TRY IT: Convert the text of the entries below into a JSON list of strings, one string per line, leaving out blank lines and the pictures.

DATA RECORDS:
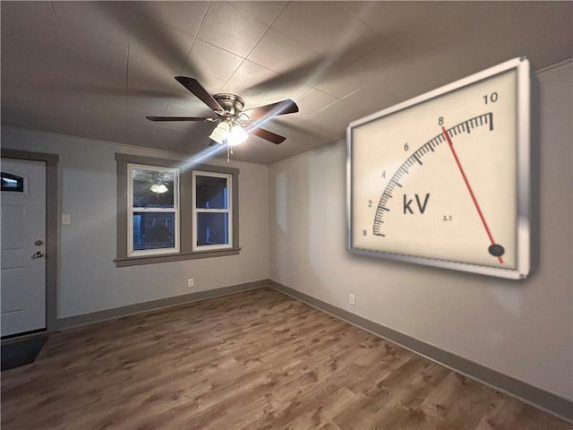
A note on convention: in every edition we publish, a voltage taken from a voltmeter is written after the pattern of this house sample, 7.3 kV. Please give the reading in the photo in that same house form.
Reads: 8 kV
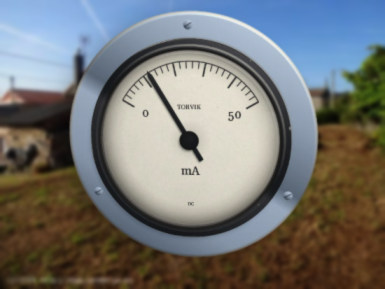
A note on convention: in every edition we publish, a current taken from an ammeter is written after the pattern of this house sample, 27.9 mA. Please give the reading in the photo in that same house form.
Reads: 12 mA
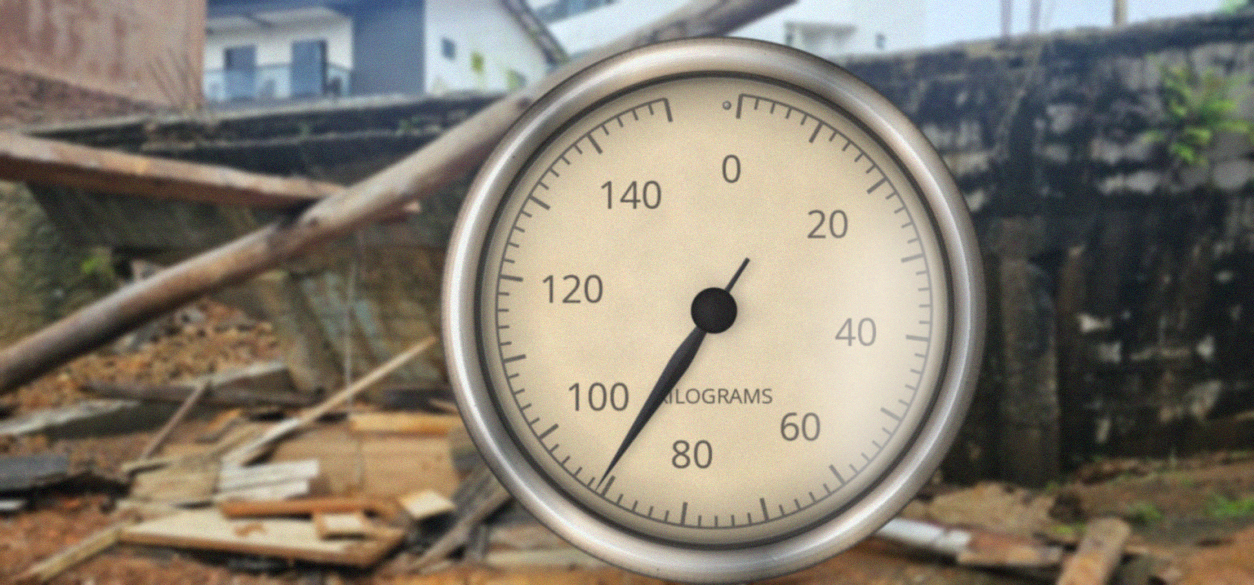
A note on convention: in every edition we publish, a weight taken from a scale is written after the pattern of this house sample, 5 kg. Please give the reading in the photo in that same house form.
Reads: 91 kg
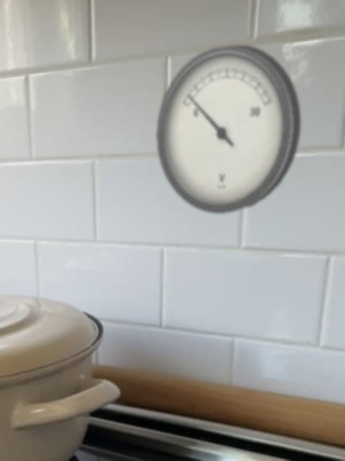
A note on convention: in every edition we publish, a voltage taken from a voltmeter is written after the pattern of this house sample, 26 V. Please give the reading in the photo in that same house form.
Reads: 2.5 V
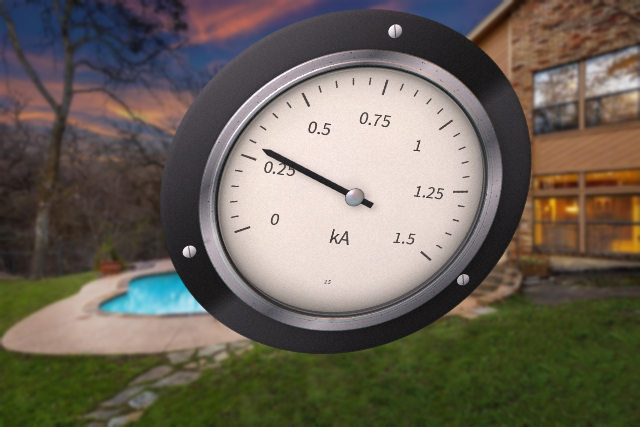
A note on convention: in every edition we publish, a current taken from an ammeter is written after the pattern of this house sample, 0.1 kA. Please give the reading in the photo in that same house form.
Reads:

EXERCISE RESULT:
[
  "A note on convention: in every edition we publish, a voltage taken from a voltmeter is written after the pattern of this house sample, 7.3 kV. Please give the reading in the photo in that same house form.",
  "Reads: 8 kV",
  "A note on convention: in every edition we publish, a current taken from an ammeter is written after the pattern of this house sample, 27.9 mA. Please give the reading in the photo in that same house form.",
  "Reads: 12 mA",
  "A note on convention: in every edition we publish, a weight taken from a scale is written after the pattern of this house sample, 5 kg. Please give the reading in the photo in that same house form.",
  "Reads: 91 kg",
  "A note on convention: in every edition we publish, a voltage taken from a voltmeter is written after the pattern of this house sample, 26 V. Please give the reading in the photo in that same house form.",
  "Reads: 2.5 V",
  "A note on convention: in every edition we publish, a current taken from an ammeter is written after the pattern of this house sample, 0.1 kA. Please give the reading in the photo in that same house form.",
  "Reads:"
]